- Records
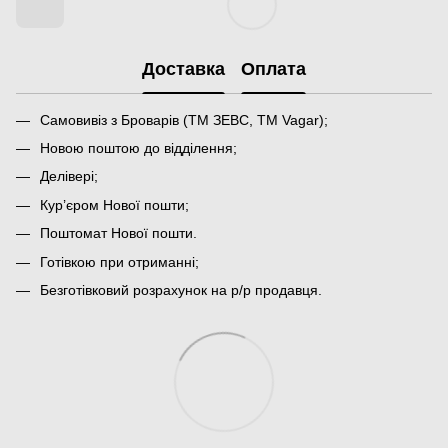
Доставка
Оплата
Самовивіз з Броварів (ТМ ЗЕВС, ТМ Vagar);
Новою поштою до відділення;
Делівері;
Кур’єром Нової пошти;
Поштомат Нової пошти.
Готівкою при отриманні;
Безготівковий розрахунок на р/р продавця.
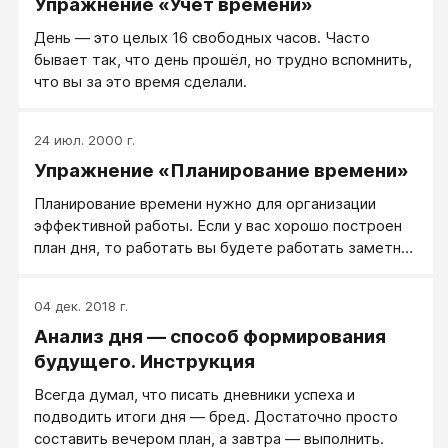
Упражнение «Учет времени»
День ― это целых 16 свободных часов. Часто
бывает так, что день прошёл, но трудно вспомнить,
что вы за это время сделали.
24 июл. 2000 г.
Упражнение «Планирование времени»
Планирование времени нужно для организации
эффективной работы. Если у вас хорошо построен
план дня, то работать вы будете работать заметно
эффективнее, потому что не будете отвлекаться на
ненужные дела, и всегда будете знать, что вам
04 дек. 2018 г.
надо делать в каждый конкретный момент времени
Анализ дня — способ формирования
будущего. Инструкция
Всегда думал, что писать дневники успеха и
подводить итоги дня — бред. Достаточно просто
составить вечером план, а завтра — выполнить.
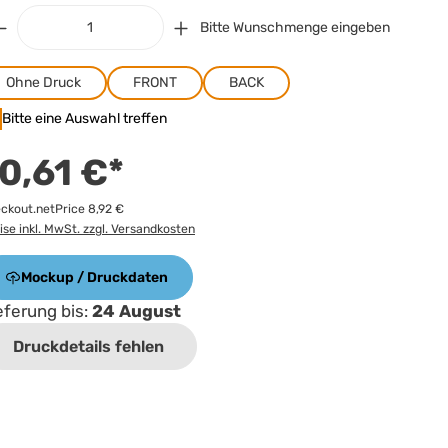
Bitte Wunschmenge eingeben
Ohne Druck
FRONT
BACK
Bitte eine Auswahl treffen
0,61 €*
ckout.netPrice 8,92 €
ise inkl. MwSt. zzgl. Versandkosten
Mockup / Druckdaten
eferung bis:
24 August
Druckdetails fehlen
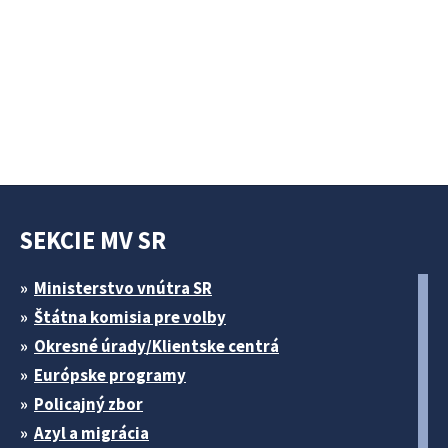
SEKCIE MV SR
Ministerstvo vnútra SR
Štátna komisia pre volby
Okresné úrady/Klientske centrá
Európske programy
Policajný zbor
Azyl a migrácia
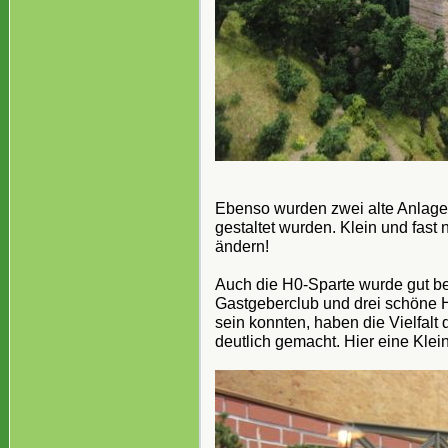
Ebenso wurden zwei alte Anlagen
gestaltet wurden. Klein und fast 
ändern!
Auch die H0-Sparte wurde gut b
Gastgeberclub und drei schöne H
sein konnten, haben die Vielfal
deutlich gemacht. Hier eine Klein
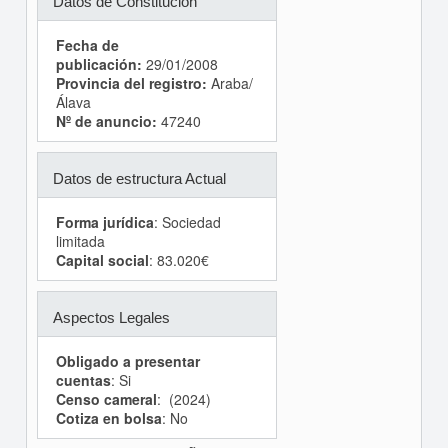
Datos de Constitución
Fecha de
publicación:
29/01/2008
Provincia del registro:
Araba/
Álava
Nº de anuncio:
47240
Datos de estructura Actual
Forma jurídica
: Sociedad
limitada
Capital social
: 83.020€
Aspectos Legales
Obligado a presentar
cuentas
: Si
Censo cameral
: (2024)
Cotiza en bolsa
: No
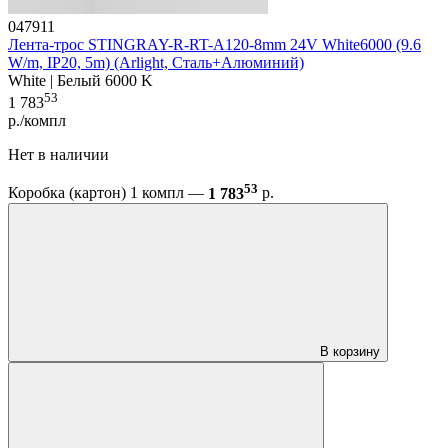
047911
Лента-трос STINGRAY-R-RT-A120-8mm 24V White6000 (9.6
W/m, IP20, 5m) (Arlight, Сталь+Алюминий)
White | Белый 6000 K
53
1 783
р./компл
Нет в наличии
53
Коробка (картон) 1 компл —
1 783
р.
В корзину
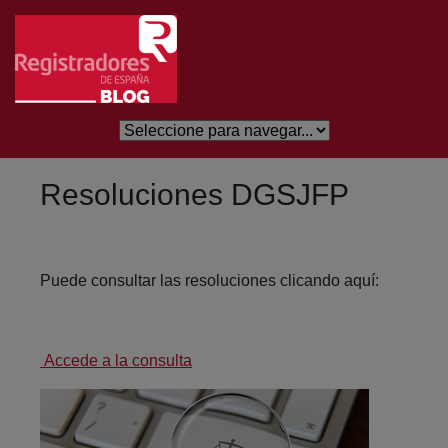
Saltar al contenido principal
Resoluciones DGSJFP
Puede consultar las resoluciones clicando aquí:
Accede a la consulta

- Task goal
Every line above holding the string "времени" should be listed.

- Answer to this problem
Упражнение «Учет времени»
Упражнение «Планирование времени»
Планирование времени нужно для организации
надо делать в каждый конкретный момент времени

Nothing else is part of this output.